The question is general, but I'll first give a simple example.
Suppose you have a candy machine with $N$ candies. The machine is weird, when you give it a quarter it gives you $1$ to $N$ candies (all numbers equally probable), this is called one "buy". You may assume you have more than $N$ quarters, so you can exhaust the machine completely.
Moreover, when you see how many candies it gave you, you can decide whether you'll keep them all to yourself or give them all to a friend.
You'll keep buying candies until the machine is empty, and you wish to maximize the expected number of candies you have at the end.

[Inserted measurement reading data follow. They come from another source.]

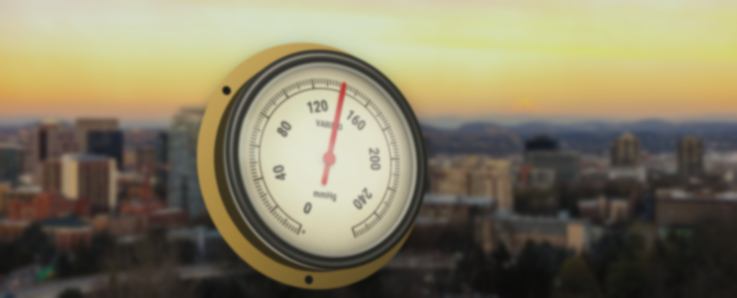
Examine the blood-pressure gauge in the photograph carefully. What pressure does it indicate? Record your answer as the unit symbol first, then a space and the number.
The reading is mmHg 140
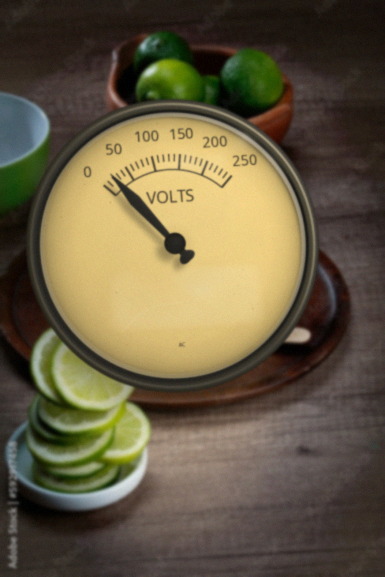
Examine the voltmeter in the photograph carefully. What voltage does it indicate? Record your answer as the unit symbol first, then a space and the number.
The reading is V 20
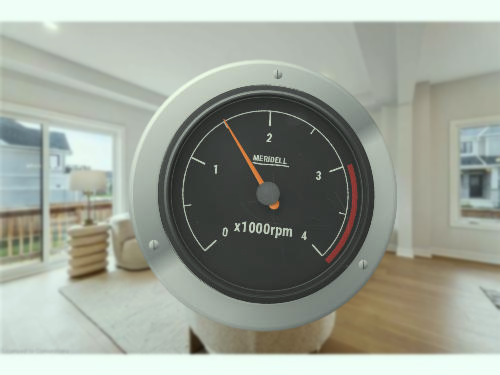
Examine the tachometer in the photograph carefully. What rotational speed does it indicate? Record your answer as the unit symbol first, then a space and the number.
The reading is rpm 1500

The restriction here is that if you decide to keep a buy to yourself, you must give the next buy to your friend.
So the obvious recurrence is as follows:
$E[n] = \frac{1}{n}\sum_{k=0}^{n-1}\max\{n-k+Z[k], E[k]\}$
$Z[n] = \frac{1}{n}\sum_{k=0}^{n-1}E[k]$
$E[n]$ represents the maximum expected number of candies if played optimally.
$Z[n]$ represents the same thing if you have to skip a buy.
My question is, are there any established methods for getting a more/less closed form for such recurrences? I could guess that there might be a constant $\alpha$ such that if I get below $n\alpha$ candies I would give it to the friend (haven't checked this on a computer yet), but even then the math gets hairy.